## [Task to carry out]
For the entries that follow, restate word for word the line containing "[416,1043,432,1056] 4. -> [669,579,679,590] 4", the line containing "[524,160,582,172] Emotional ->", and every line that lies between them.

*** Record extracts ***

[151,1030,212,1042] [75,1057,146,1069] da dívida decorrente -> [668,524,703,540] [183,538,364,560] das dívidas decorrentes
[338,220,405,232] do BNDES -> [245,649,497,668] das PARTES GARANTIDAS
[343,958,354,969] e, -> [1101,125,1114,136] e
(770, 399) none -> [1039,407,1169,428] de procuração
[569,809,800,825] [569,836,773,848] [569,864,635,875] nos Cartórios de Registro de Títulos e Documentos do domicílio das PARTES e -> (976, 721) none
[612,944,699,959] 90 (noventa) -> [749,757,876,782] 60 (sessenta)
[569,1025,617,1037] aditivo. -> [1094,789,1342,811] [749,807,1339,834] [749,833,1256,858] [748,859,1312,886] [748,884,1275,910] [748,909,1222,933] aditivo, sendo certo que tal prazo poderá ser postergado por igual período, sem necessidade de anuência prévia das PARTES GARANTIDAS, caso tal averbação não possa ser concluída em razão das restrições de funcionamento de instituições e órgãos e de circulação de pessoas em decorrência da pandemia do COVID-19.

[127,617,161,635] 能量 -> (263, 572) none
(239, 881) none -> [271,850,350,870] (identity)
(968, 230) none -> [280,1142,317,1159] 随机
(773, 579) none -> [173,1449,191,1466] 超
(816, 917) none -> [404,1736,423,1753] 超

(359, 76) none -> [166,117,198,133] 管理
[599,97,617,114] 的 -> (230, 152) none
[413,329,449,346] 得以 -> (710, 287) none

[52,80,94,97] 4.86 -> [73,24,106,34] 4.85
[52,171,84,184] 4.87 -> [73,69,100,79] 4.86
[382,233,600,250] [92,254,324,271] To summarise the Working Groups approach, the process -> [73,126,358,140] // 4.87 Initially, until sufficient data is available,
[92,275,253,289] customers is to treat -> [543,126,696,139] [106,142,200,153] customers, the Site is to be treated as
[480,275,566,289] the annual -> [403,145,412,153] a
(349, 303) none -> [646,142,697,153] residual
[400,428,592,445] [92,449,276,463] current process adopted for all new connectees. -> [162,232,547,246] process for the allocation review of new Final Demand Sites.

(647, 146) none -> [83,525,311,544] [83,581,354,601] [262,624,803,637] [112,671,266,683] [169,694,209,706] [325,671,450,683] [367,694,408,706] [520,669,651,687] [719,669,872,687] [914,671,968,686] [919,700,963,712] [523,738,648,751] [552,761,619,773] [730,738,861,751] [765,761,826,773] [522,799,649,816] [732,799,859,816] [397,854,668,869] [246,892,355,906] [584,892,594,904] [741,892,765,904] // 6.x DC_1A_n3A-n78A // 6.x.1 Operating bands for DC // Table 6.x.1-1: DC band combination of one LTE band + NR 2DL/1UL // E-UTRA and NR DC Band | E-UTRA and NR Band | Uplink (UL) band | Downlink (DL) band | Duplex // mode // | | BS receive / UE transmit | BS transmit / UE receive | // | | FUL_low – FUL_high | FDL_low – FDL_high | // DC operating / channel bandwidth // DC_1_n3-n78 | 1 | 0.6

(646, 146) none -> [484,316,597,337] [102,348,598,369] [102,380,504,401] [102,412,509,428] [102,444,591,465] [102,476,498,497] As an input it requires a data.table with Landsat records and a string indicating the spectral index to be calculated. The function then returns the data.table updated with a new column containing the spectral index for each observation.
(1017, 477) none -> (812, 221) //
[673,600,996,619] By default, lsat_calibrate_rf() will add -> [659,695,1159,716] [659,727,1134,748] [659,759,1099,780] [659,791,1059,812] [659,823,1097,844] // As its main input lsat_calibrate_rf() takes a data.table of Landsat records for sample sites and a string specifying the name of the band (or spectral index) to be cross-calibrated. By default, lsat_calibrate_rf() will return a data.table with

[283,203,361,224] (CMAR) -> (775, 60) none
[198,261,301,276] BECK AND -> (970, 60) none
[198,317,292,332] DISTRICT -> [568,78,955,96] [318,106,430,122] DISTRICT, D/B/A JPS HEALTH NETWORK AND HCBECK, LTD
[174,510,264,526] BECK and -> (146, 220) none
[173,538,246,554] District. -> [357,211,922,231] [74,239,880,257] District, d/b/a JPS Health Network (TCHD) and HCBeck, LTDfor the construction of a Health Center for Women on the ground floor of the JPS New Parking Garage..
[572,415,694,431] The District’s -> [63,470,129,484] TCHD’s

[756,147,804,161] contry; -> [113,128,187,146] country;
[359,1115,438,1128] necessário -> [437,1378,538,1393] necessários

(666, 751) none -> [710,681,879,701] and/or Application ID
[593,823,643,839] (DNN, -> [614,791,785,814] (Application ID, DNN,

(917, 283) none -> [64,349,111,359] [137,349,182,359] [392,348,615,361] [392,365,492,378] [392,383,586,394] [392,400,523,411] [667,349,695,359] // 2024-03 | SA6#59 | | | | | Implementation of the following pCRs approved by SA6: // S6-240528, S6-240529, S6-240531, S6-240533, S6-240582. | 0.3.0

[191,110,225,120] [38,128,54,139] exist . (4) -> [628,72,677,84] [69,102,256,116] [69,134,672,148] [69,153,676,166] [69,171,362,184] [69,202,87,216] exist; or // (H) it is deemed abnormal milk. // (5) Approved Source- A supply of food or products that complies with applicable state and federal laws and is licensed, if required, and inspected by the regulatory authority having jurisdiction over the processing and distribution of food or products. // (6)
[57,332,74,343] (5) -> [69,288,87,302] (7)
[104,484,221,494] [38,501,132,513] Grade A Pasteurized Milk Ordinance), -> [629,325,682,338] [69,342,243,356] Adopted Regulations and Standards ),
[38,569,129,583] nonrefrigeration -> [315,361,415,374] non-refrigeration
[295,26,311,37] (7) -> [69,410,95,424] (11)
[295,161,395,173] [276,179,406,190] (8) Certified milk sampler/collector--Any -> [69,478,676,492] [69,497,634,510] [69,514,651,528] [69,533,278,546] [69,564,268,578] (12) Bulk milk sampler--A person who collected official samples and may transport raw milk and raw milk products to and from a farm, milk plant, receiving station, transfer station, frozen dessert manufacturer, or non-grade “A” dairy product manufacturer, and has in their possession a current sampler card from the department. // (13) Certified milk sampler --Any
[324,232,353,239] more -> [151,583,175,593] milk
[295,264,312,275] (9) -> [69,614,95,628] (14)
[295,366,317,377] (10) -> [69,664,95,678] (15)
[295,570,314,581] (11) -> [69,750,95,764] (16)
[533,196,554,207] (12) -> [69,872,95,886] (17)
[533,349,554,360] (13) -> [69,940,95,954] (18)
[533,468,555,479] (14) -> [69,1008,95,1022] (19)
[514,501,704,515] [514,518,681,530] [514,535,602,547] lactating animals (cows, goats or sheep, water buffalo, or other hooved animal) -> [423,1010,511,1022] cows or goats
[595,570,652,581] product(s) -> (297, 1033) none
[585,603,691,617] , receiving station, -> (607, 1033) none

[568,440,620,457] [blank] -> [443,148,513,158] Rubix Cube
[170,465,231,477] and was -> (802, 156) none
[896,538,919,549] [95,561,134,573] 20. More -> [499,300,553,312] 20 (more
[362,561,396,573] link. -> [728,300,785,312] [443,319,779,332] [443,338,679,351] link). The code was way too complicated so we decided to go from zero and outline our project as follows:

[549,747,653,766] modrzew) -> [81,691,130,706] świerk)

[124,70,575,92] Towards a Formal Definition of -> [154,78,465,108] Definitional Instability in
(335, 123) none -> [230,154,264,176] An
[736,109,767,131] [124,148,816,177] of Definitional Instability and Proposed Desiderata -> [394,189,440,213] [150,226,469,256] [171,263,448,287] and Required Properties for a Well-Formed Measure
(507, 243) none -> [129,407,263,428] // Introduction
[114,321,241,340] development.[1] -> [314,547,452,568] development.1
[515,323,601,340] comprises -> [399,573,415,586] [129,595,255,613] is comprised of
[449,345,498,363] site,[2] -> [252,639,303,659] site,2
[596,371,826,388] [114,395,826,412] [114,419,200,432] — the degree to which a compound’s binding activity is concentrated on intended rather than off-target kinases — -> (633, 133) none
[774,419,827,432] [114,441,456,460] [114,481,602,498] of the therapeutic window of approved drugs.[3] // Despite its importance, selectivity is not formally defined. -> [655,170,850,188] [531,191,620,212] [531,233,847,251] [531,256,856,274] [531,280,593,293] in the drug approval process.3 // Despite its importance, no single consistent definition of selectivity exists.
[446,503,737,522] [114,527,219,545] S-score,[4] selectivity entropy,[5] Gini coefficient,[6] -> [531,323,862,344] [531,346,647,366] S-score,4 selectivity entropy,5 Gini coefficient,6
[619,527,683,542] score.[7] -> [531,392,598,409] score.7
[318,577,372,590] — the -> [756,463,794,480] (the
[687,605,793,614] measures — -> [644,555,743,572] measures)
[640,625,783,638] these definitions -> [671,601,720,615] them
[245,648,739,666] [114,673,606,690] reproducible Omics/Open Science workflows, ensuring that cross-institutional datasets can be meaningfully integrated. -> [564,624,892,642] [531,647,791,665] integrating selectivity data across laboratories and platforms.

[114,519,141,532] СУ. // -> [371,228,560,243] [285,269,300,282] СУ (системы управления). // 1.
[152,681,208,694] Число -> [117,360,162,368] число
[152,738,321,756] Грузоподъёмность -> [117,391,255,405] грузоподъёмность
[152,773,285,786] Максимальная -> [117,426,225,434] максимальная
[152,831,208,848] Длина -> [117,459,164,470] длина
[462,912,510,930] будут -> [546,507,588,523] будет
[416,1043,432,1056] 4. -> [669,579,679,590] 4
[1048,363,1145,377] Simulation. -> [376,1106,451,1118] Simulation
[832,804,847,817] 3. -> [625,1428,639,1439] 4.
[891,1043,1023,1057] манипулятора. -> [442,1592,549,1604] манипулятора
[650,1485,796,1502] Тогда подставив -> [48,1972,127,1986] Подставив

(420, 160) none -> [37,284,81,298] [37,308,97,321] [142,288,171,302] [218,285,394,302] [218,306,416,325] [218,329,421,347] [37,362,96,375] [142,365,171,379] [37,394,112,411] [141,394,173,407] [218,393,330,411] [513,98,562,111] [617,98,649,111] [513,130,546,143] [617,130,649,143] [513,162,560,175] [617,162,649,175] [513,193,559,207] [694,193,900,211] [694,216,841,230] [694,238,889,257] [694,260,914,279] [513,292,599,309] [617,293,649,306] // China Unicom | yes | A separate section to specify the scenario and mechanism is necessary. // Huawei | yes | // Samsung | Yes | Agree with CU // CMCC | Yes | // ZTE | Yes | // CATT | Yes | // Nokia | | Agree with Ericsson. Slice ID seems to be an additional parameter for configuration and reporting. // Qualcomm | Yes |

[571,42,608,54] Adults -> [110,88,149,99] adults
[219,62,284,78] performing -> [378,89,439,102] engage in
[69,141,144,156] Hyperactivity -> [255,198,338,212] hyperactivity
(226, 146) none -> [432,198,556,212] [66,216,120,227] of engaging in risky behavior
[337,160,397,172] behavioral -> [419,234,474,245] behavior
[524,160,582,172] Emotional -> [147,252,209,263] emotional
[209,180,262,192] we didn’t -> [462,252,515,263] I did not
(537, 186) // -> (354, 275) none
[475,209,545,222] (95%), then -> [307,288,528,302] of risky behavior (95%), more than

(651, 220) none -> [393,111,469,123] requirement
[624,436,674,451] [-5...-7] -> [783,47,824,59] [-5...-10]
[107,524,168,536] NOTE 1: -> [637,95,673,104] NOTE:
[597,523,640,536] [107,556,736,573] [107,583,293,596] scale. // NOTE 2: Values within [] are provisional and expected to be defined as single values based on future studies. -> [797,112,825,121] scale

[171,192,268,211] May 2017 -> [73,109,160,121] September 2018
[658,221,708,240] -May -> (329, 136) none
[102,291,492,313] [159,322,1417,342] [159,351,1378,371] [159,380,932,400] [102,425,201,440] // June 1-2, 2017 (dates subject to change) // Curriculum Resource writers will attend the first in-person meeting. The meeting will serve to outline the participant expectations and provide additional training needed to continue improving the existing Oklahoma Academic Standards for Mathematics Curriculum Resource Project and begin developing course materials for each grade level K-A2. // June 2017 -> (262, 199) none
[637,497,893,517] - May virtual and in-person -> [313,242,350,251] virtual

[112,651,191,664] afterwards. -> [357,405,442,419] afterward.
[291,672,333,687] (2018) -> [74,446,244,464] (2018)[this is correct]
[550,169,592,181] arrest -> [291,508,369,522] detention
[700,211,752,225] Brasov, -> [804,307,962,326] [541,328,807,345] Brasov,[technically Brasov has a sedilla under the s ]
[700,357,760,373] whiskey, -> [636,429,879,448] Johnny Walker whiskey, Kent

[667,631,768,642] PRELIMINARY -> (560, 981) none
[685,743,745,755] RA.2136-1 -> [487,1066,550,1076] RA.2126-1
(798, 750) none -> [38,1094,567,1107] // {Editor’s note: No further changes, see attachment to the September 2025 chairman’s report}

*** End of Record extracts ***

## [Task response]
[416,1043,432,1056] 4. -> [669,579,679,590] 4
[1048,363,1145,377] Simulation. -> [376,1106,451,1118] Simulation
[832,804,847,817] 3. -> [625,1428,639,1439] 4.
[891,1043,1023,1057] манипулятора. -> [442,1592,549,1604] манипулятора
[650,1485,796,1502] Тогда подставив -> [48,1972,127,1986] Подставив

(420, 160) none -> [37,284,81,298] [37,308,97,321] [142,288,171,302] [218,285,394,302] [218,306,416,325] [218,329,421,347] [37,362,96,375] [142,365,171,379] [37,394,112,411] [141,394,173,407] [218,393,330,411] [513,98,562,111] [617,98,649,111] [513,130,546,143] [617,130,649,143] [513,162,560,175] [617,162,649,175] [513,193,559,207] [694,193,900,211] [694,216,841,230] [694,238,889,257] [694,260,914,279] [513,292,599,309] [617,293,649,306] // China Unicom | yes | A separate section to specify the scenario and mechanism is necessary. // Huawei | yes | // Samsung | Yes | Agree with CU // CMCC | Yes | // ZTE | Yes | // CATT | Yes | // Nokia | | Agree with Ericsson. Slice ID seems to be an additional parameter for configuration and reporting. // Qualcomm | Yes |

[571,42,608,54] Adults -> [110,88,149,99] adults
[219,62,284,78] performing -> [378,89,439,102] engage in
[69,141,144,156] Hyperactivity -> [255,198,338,212] hyperactivity
(226, 146) none -> [432,198,556,212] [66,216,120,227] of engaging in risky behavior
[337,160,397,172] behavioral -> [419,234,474,245] behavior
[524,160,582,172] Emotional -> [147,252,209,263] emotional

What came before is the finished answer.